Tutorial: Canary Deployment for Azure Virtual Machine Scale Sets

By Microsoft + Open Source, Microsoft’s commitment to open source is ingrained in our business. Investments in this space began several years ago and continue to be reinforced through technology decisions, partner momentum, customer adoption, and community contributions.

Content type
Tutorials and demos

Programming language
Bash

Canary deployment is a pattern that rolls out releases to a subset of users or servers. It deploys the changes to a small set of servers, which allows you to test and monitor how the new release works before rolling the changes to the rest of the servers.

Virtual machine scale sets (VMSS) are an Azure compute resource that you can use to deploy and manage a set of identical VMs. With all VMs configured the same, scale sets are designed to support true autoscale, and no pre-provisioning of VMs is required. So it’s easier to build large-scale services that target big compute, large data, and containerized workloads.
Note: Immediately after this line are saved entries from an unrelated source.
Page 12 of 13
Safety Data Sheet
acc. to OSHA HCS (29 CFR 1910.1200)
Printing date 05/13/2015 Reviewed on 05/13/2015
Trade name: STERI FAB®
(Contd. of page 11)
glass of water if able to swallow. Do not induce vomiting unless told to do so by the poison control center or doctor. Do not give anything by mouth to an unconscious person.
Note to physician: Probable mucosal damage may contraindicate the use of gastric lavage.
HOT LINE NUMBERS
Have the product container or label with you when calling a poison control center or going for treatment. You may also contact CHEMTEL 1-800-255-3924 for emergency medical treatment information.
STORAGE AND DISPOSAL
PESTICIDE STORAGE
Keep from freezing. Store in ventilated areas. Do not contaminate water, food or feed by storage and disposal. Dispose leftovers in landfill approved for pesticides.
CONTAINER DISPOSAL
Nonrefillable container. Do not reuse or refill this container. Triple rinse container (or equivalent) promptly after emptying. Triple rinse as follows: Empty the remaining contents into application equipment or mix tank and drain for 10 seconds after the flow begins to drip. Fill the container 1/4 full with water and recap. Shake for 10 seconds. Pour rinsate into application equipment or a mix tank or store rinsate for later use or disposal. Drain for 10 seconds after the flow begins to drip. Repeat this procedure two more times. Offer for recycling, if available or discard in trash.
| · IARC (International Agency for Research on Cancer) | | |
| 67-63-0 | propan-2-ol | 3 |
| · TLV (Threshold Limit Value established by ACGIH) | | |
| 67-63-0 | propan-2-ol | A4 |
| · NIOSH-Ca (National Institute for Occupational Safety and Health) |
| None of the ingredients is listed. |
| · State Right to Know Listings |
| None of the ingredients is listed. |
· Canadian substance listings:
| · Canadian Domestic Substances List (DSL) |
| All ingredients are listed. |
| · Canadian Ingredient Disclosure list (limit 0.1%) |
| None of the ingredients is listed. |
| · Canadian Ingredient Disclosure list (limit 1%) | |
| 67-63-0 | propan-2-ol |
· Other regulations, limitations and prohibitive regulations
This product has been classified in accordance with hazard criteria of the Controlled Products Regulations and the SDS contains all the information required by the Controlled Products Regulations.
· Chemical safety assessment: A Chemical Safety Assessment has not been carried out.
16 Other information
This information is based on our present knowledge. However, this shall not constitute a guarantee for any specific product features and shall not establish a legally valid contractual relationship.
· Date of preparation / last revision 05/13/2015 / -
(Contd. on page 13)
VMSS allow you to manage large number of identical VMs with simple instructions, yet allow you to update specific VMs. You can build your VMSS with a customized image or publicly available OS images along with VM extension scripts to setup all required environments. When it comes to update existing VMSS, you need to update its configuration with a new image or extension scripts, and then manually trigger the update of the VMSS instances, either all in one instruction, or selectively pick some VMs to be updated.

The ability to update individual VMs in VMSS allows us to control the number of VMs that will be updated to the new releases, i.e., allows us to do canary deployment:

(Existing) Create the initial VMSS which host your services.
Update the VMSS configuration, either point to new customized image, or update the extension scripts, which contains the new release of your services.
Selectively update individual instances to the new release according to the configuration changes.
Verify the new release works.
Update the rest of instances to the new release.

Nginx Canary Deployment Example

Here we demonstrate the canary deployment for VMSS using the Nginx binary release.

Prepare the VMSS

We use the public Ubuntu Server 16.04 LTS together with an extension script which installs the Nginx service to setup the VMSS. In your project, you can customize the extension script to install the service on demand, or create a customized image (reference: Packer / Azure Resource Manager Builder).

Prepare variable configurations

First we setup some variables that will be used in the following preparation steps. You can update the variables based on your needs.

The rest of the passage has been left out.